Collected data

· · · · ·

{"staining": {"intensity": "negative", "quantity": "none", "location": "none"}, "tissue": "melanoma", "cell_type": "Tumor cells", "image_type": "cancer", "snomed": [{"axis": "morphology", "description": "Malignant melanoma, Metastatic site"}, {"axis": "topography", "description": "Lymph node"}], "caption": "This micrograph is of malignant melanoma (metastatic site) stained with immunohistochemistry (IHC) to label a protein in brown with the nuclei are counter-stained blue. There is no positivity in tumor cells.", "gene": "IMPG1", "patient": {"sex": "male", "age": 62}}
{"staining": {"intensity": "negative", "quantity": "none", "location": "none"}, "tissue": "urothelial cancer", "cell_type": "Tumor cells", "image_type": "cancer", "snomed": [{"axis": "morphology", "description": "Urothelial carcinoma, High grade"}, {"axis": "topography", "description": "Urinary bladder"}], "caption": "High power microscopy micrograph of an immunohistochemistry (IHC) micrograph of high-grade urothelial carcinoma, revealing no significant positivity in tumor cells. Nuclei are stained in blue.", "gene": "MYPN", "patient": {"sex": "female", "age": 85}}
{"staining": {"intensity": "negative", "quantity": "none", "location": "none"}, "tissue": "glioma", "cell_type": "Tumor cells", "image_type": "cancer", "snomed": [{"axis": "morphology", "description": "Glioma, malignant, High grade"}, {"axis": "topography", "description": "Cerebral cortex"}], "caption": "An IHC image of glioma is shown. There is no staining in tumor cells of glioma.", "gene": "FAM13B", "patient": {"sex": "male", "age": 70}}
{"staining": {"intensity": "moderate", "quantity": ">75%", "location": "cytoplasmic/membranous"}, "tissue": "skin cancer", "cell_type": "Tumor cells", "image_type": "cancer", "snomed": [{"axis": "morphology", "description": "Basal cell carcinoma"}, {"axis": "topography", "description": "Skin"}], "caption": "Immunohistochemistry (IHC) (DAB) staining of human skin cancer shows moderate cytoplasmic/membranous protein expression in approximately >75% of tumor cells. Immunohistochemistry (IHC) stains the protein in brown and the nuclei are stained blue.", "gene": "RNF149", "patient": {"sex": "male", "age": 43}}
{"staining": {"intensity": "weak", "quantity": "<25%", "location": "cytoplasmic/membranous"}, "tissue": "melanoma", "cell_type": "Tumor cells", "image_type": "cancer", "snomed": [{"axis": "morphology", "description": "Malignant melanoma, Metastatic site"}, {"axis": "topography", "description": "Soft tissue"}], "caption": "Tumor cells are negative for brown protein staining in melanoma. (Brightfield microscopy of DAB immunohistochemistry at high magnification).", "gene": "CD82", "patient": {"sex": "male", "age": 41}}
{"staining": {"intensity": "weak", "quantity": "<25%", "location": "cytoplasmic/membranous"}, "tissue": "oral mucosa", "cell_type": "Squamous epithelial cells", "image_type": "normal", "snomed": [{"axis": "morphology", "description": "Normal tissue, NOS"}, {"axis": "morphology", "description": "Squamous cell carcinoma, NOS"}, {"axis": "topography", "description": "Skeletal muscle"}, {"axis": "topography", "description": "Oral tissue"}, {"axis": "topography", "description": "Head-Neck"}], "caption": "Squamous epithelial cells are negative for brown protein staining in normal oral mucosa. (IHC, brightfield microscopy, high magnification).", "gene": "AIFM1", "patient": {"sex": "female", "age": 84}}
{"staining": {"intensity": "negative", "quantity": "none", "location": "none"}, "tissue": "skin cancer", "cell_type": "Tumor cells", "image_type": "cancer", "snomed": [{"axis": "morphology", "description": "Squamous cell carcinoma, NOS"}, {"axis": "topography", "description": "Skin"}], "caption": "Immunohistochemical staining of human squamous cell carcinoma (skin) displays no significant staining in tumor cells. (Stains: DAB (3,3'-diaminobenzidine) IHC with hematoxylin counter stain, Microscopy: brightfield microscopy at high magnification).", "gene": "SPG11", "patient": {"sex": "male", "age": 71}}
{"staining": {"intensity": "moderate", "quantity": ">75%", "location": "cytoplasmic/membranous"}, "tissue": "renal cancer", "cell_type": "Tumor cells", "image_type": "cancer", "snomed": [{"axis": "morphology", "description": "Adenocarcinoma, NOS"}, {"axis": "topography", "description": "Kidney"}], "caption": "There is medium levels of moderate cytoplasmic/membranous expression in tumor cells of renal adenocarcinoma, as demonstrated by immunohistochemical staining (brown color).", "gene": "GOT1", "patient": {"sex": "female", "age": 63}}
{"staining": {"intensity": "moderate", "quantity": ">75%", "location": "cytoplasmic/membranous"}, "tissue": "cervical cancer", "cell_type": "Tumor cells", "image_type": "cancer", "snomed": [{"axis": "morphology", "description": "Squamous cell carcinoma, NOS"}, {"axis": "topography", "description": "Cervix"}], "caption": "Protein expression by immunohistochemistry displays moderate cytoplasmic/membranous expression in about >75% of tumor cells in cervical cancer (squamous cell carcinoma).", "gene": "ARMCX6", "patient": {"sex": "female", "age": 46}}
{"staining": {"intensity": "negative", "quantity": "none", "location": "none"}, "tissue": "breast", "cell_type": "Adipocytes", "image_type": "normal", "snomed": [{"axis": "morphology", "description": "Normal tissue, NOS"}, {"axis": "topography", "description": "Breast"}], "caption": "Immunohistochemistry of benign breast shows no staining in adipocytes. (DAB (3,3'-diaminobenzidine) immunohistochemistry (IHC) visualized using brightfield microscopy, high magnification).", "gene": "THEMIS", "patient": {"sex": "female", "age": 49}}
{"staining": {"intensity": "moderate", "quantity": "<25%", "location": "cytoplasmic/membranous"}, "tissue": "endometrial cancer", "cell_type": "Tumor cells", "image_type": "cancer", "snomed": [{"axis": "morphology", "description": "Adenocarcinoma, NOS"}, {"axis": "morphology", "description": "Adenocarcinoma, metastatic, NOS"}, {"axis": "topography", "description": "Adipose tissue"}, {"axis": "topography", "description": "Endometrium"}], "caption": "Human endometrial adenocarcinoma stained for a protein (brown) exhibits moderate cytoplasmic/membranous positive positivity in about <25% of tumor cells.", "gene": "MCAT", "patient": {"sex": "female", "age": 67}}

· · · · ·

Give the data again, exactly.

> [REPLY]
{"staining": {"intensity": "negative", "quantity": "none", "location": "none"}, "tissue": "melanoma", "cell_type": "Tumor cells", "image_type": "cancer", "snomed": [{"axis": "morphology", "description": "Malignant melanoma, Metastatic site"}, {"axis": "topography", "description": "Lymph node"}], "caption": "This micrograph is of malignant melanoma (metastatic site) stained with immunohistochemistry (IHC) to label a protein in brown with the nuclei are counter-stained blue. There is no positivity in tumor cells.", "gene": "IMPG1", "patient": {"sex": "male", "age": 62}}
{"staining": {"intensity": "negative", "quantity": "none", "location": "none"}, "tissue": "urothelial cancer", "cell_type": "Tumor cells", "image_type": "cancer", "snomed": [{"axis": "morphology", "description": "Urothelial carcinoma, High grade"}, {"axis": "topography", "description": "Urinary bladder"}], "caption": "High power microscopy micrograph of an immunohistochemistry (IHC) micrograph of high-grade urothelial carcinoma, revealing no significant positivity in tumor cells. Nuclei are stained in blue.", "gene": "MYPN", "patient": {"sex": "female", "age": 85}}
{"staining": {"intensity": "negative", "quantity": "none", "location": "none"}, "tissue": "glioma", "cell_type": "Tumor cells", "image_type": "cancer", "snomed": [{"axis": "morphology", "description": "Glioma, malignant, High grade"}, {"axis": "topography", "description": "Cerebral cortex"}], "caption": "An IHC image of glioma is shown. There is no staining in tumor cells of glioma.", "gene": "FAM13B", "patient": {"sex": "male", "age": 70}}
{"staining": {"intensity": "moderate", "quantity": ">75%", "location": "cytoplasmic/membranous"}, "tissue": "skin cancer", "cell_type": "Tumor cells", "image_type": "cancer", "snomed": [{"axis": "morphology", "description": "Basal cell carcinoma"}, {"axis": "topography", "description": "Skin"}], "caption": "Immunohistochemistry (IHC) (DAB) staining of human skin cancer shows moderate cytoplasmic/membranous protein expression in approximately >75% of tumor cells. Immunohistochemistry (IHC) stains the protein in brown and the nuclei are stained blue.", "gene": "RNF149", "patient": {"sex": "male", "age": 43}}
{"staining": {"intensity": "weak", "quantity": "<25%", "location": "cytoplasmic/membranous"}, "tissue": "melanoma", "cell_type": "Tumor cells", "image_type": "cancer", "snomed": [{"axis": "morphology", "description": "Malignant melanoma, Metastatic site"}, {"axis": "topography", "description": "Soft tissue"}], "caption": "Tumor cells are negative for brown protein staining in melanoma. (Brightfield microscopy of DAB immunohistochemistry at high magnification).", "gene": "CD82", "patient": {"sex": "male", "age": 41}}
{"staining": {"intensity": "weak", "quantity": "<25%", "location": "cytoplasmic/membranous"}, "tissue": "oral mucosa", "cell_type": "Squamous epithelial cells", "image_type": "normal", "snomed": [{"axis": "morphology", "description": "Normal tissue, NOS"}, {"axis": "morphology", "description": "Squamous cell carcinoma, NOS"}, {"axis": "topography", "description": "Skeletal muscle"}, {"axis": "topography", "description": "Oral tissue"}, {"axis": "topography", "description": "Head-Neck"}], "caption": "Squamous epithelial cells are negative for brown protein staining in normal oral mucosa. (IHC, brightfield microscopy, high magnification).", "gene": "AIFM1", "patient": {"sex": "female", "age": 84}}
{"staining": {"intensity": "negative", "quantity": "none", "location": "none"}, "tissue": "skin cancer", "cell_type": "Tumor cells", "image_type": "cancer", "snomed": [{"axis": "morphology", "description": "Squamous cell carcinoma, NOS"}, {"axis": "topography", "description": "Skin"}], "caption": "Immunohistochemical staining of human squamous cell carcinoma (skin) displays no significant staining in tumor cells. (Stains: DAB (3,3'-diaminobenzidine) IHC with hematoxylin counter stain, Microscopy: brightfield microscopy at high magnification).", "gene": "SPG11", "patient": {"sex": "male", "age": 71}}
{"staining": {"intensity": "moderate", "quantity": ">75%", "location": "cytoplasmic/membranous"}, "tissue": "renal cancer", "cell_type": "Tumor cells", "image_type": "cancer", "snomed": [{"axis": "morphology", "description": "Adenocarcinoma, NOS"}, {"axis": "topography", "description": "Kidney"}], "caption": "There is medium levels of moderate cytoplasmic/membranous expression in tumor cells of renal adenocarcinoma, as demonstrated by immunohistochemical staining (brown color).", "gene": "GOT1", "patient": {"sex": "female", "age": 63}}
{"staining": {"intensity": "moderate", "quantity": ">75%", "location": "cytoplasmic/membranous"}, "tissue": "cervical cancer", "cell_type": "Tumor cells", "image_type": "cancer", "snomed": [{"axis": "morphology", "description": "Squamous cell carcinoma, NOS"}, {"axis": "topography", "description": "Cervix"}], "caption": "Protein expression by immunohistochemistry displays moderate cytoplasmic/membranous expression in about >75% of tumor cells in cervical cancer (squamous cell carcinoma).", "gene": "ARMCX6", "patient": {"sex": "female", "age": 46}}
{"staining": {"intensity": "negative", "quantity": "none", "location": "none"}, "tissue": "breast", "cell_type": "Adipocytes", "image_type": "normal", "snomed": [{"axis": "morphology", "description": "Normal tissue, NOS"}, {"axis": "topography", "description": "Breast"}], "caption": "Immunohistochemistry of benign breast shows no staining in adipocytes. (DAB (3,3'-diaminobenzidine) immunohistochemistry (IHC) visualized using brightfield microscopy, high magnification).", "gene": "THEMIS", "patient": {"sex": "female", "age": 49}}
{"staining": {"intensity": "moderate", "quantity": "<25%", "location": "cytoplasmic/membranous"}, "tissue": "endometrial cancer", "cell_type": "Tumor cells", "image_type": "cancer", "snomed": [{"axis": "morphology", "description": "Adenocarcinoma, NOS"}, {"axis": "morphology", "description": "Adenocarcinoma, metastatic, NOS"}, {"axis": "topography", "description": "Adipose tissue"}, {"axis": "topography", "description": "Endometrium"}], "caption": "Human endometrial adenocarcinoma stained for a protein (brown) exhibits moderate cytoplasmic/membranous positive positivity in about <25% of tumor cells.", "gene": "MCAT", "patient": {"sex": "female", "age": 67}}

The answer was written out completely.